Waddle Dee sighed and covered his face. "Don't worry, Kirby and I will put a stop to this," he promised the big Kany. "We'll tell everybody what Mr. Gallant has been up to, and then he'll have to shut down the race. Then you guys will get your home back."

"We would appreciate that very much," the big Kany said gratefully. "If you vouch for us, people will be more likely to believe we are telling the truth."

"But there's one thing I still don't get," said Kirby. "Why haven't you guys just fought Mr. Gallant to get your own river back? I mean, you're… really big."

"It's glandular," the giant Kany pouted. "Anyway, we prefer to resolve our disputes peacefully if we can. I did once break down the wall of his office to have a talk with him, but everyone in there just started pointing and screaming some nonsense about attacking my weak point for massive damage."

"Well, that explains it," Kirby decided. "All right, we'll be sure to expose that dino-brain and save your guys' home.
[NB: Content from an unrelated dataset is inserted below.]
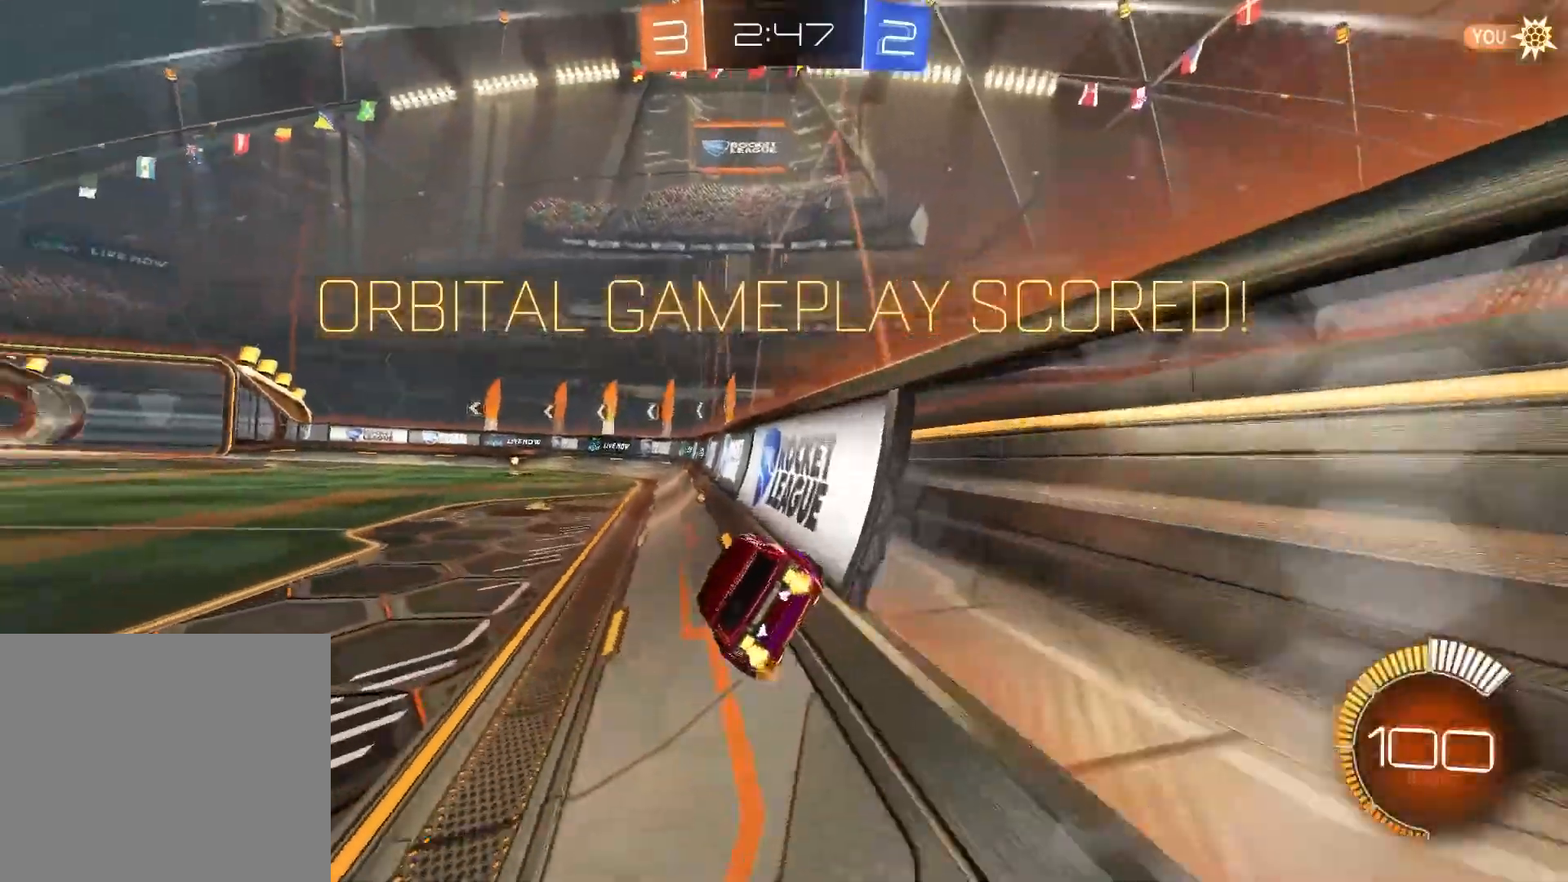
{"buttons": ["CIRCLE"], "left_stick": "center", "right_stick": "center", "events": [[217, "left_stick", "center"], [417, "R2", "up"], [500, "CIRCLE", "down"]]}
But in the meantime – " He whipped out their boat from literally out of nowhere and held it over his head. "We've got a race to finish! Let's go, Waddle Dee!"

Waddle Dee stared at him. "…Where were you keeping that thing?"

"Were you not even listening to me?" the big Kany snapped. "If you finish the race the way you've been going, you're just going to damage our home even more!"

"Yeah, but how else are we going to get everyone's attention so we can tell them about Mr. Gallant?" Kirby reasoned. "Besides, we have to win the race so we can get the Crystal Shard! We need it to save the universe!"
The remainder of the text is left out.